‘Yoga’ is a Sanskrit word that means ‘to join’ or ‘to link’ or ‘to combine.’ Although, the word can be used in various connotations, its fundamental meaning is to join or link the soul to God or the ‘Supersoul.’ The process of Yoga (that is, of linking the soul to the Supersoul) involves a step-by-step preparation aimed at balancing the body through various physical postures, controlling the mind and the senses through pranayama, and finally realizing the truth that the soul is the real conscious energy.
The word ‘Ayurveda’ is formed from an amalgam of two Sanskrit words—‘Ayu’ meaning a combination of body, senses, mind and soul, and ‘Veda,’ meaning knowledge. The ultimate goal of Ayurveda, too, is to attain a connection with God, though its procedures are different. Through adherence to a proper diet and lifestyle, Ayurveda aims to keep the body toxin-free, which in turn induces clarity of the mind and awakening of intelligence, leading to the realization that the soul is the real conscious energy and needs to be cared for too.
The fundamental processes in both Ayurveda and Yoga involve purifying the mind and body, controlling the mind, and finally linking the soul or consciousness with God. According to both systems, it is this connection with God that is the ultimate purpose of human life and leads to a state of eternal bliss, even while one is resident in this material world.
Just as Yoga is not limited to physical postures and fitness, Ayurveda, too, is not limited to herbal remedies for physical disorders.
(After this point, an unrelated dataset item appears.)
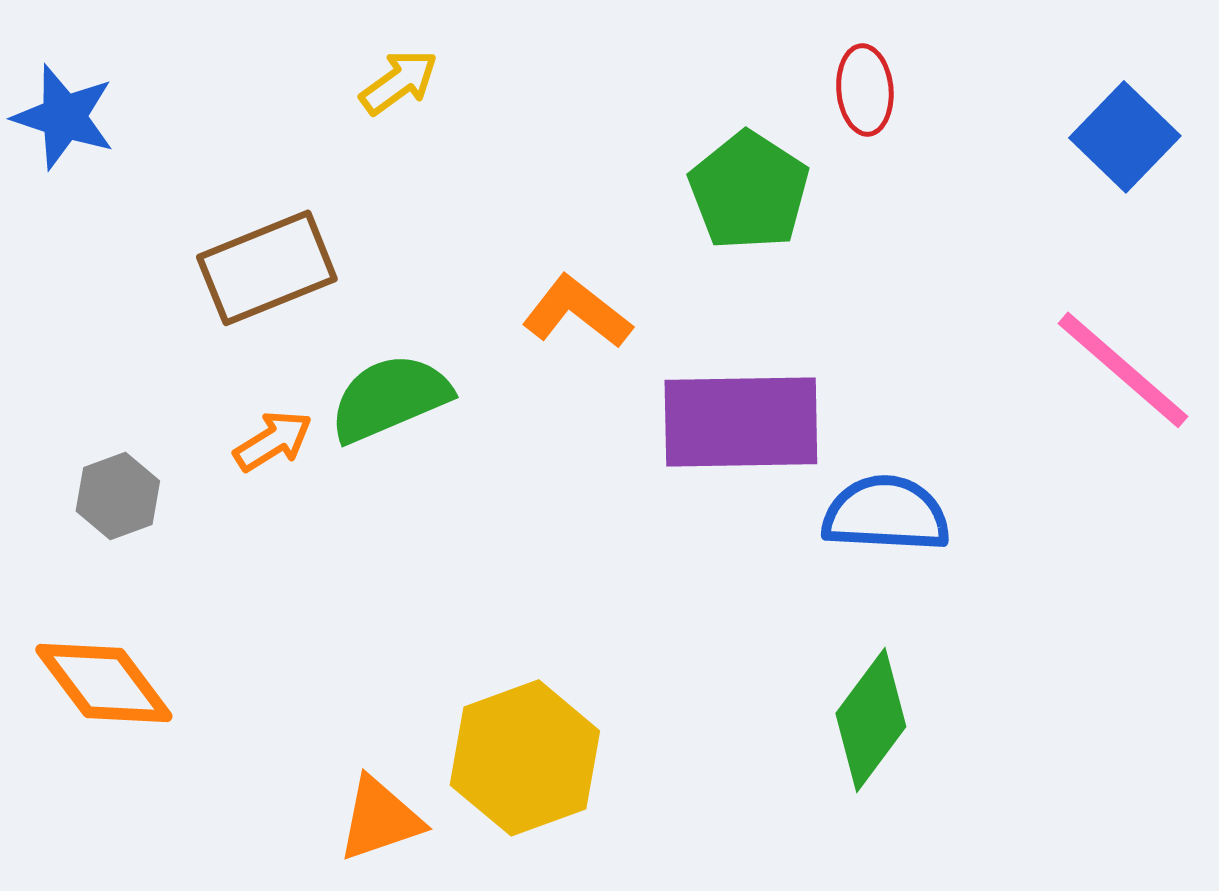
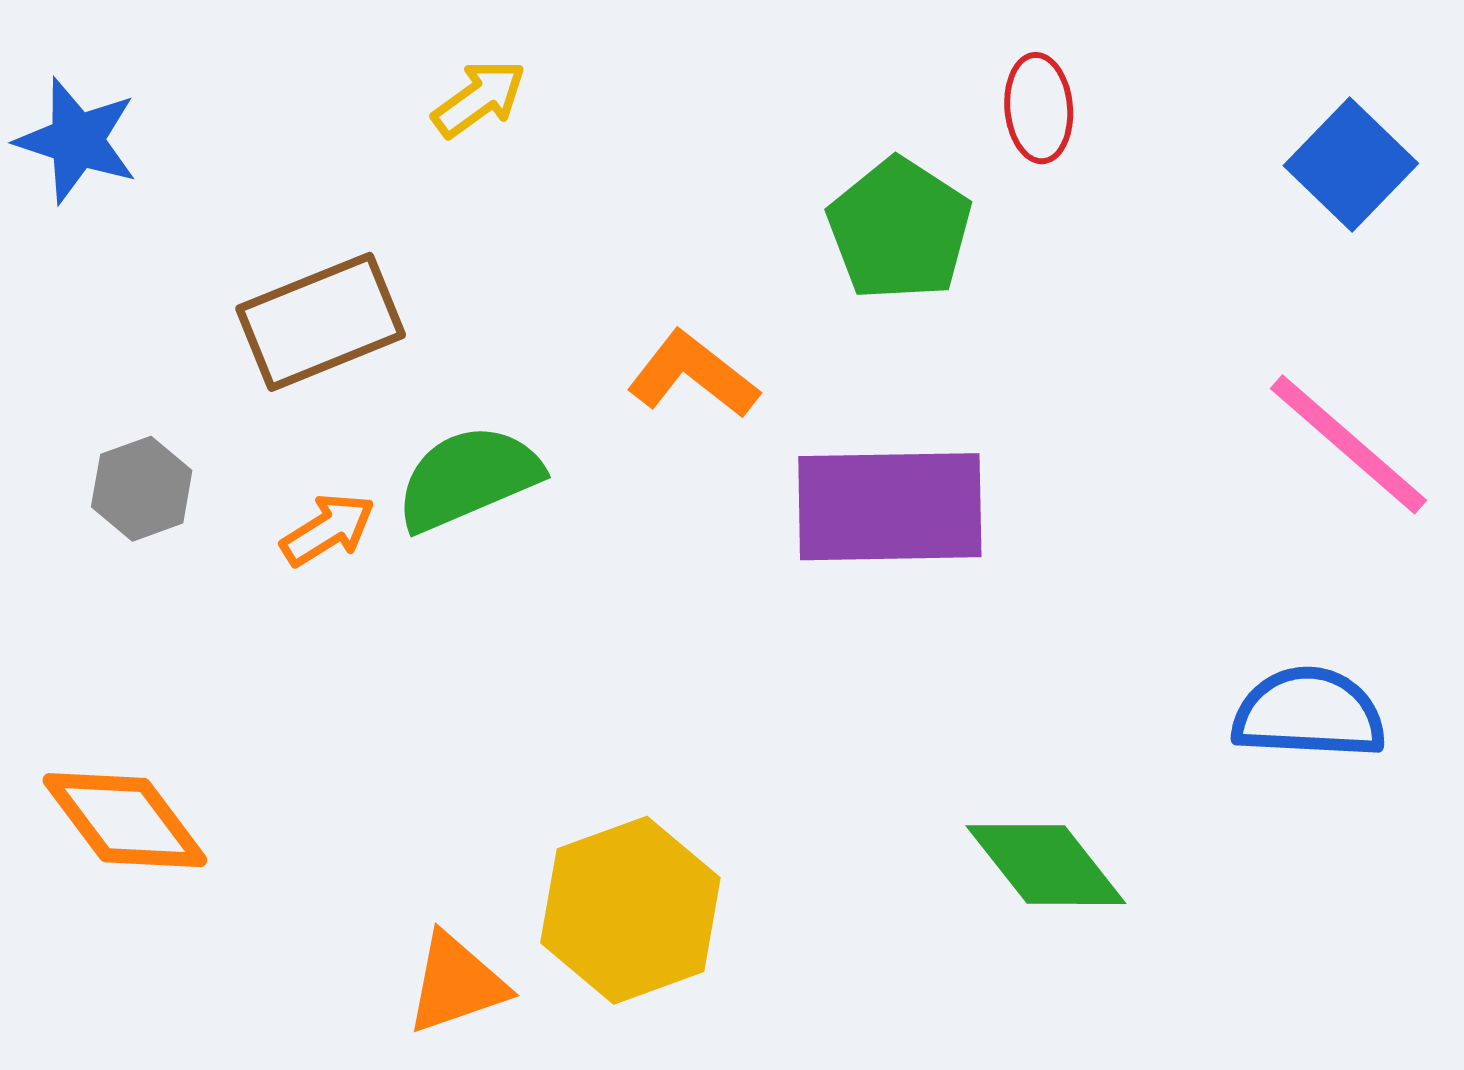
gray hexagon: (118, 496) -> (142, 489), moved
blue semicircle: (886, 514) -> (1309, 713), moved
green diamond: (871, 720) -> (1046, 865), turned -75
Both systems have deeper levels and if practiced properly, can lead to a state of complete balance at the physical, mental and spiritual levels. Not only are Yoga and Ayurveda similar, they supplement each other. A person practicing Yoga needs to follow a specific Ayurvedic diet and regimen according to his or her constitution. Similarly, a person following an Ayurvedic diet and regimen also needs to practice Yoga on a regular basis to stay healthy.
In Ayurveda, the process of treatment or healing is not restricted to the physical body, but encompasses the mind, senses and soul as well. As Yoga mainly deals with strengthening and controlling the mind and senses, it can be seen as a sister discipline of Ayurveda. This is important because we see that in general, most people today suffer from mental disorders, related to the stress-filled lifestyles that we follow. The knowledge of Yoga has proved to be very beneficial in this regard. Since all the techniques of Yoga are natural and do not involve synthetic or chemical drugs, its closeness to the principles of Ayurveda is further understood.
People generally consider Yoga to be merely a ‘fitness regimen’ or even some kind of gymnastic, but Yoga, like Ayurveda, is also a way of life and can be practiced by any person in any part of the world. Yoga has today evolved beyond its spiritual form and come to be known as:
1) A way to calm down and relax the mind
2) A treatment for psychosomatic disorders
3) A form of physical medicine
4) An alternative and better form of physical exercise to keep your body in shape.
Although Yoga encompasses the mind, soul and body, in the modern age Yoga has evolved as a branch of medical science.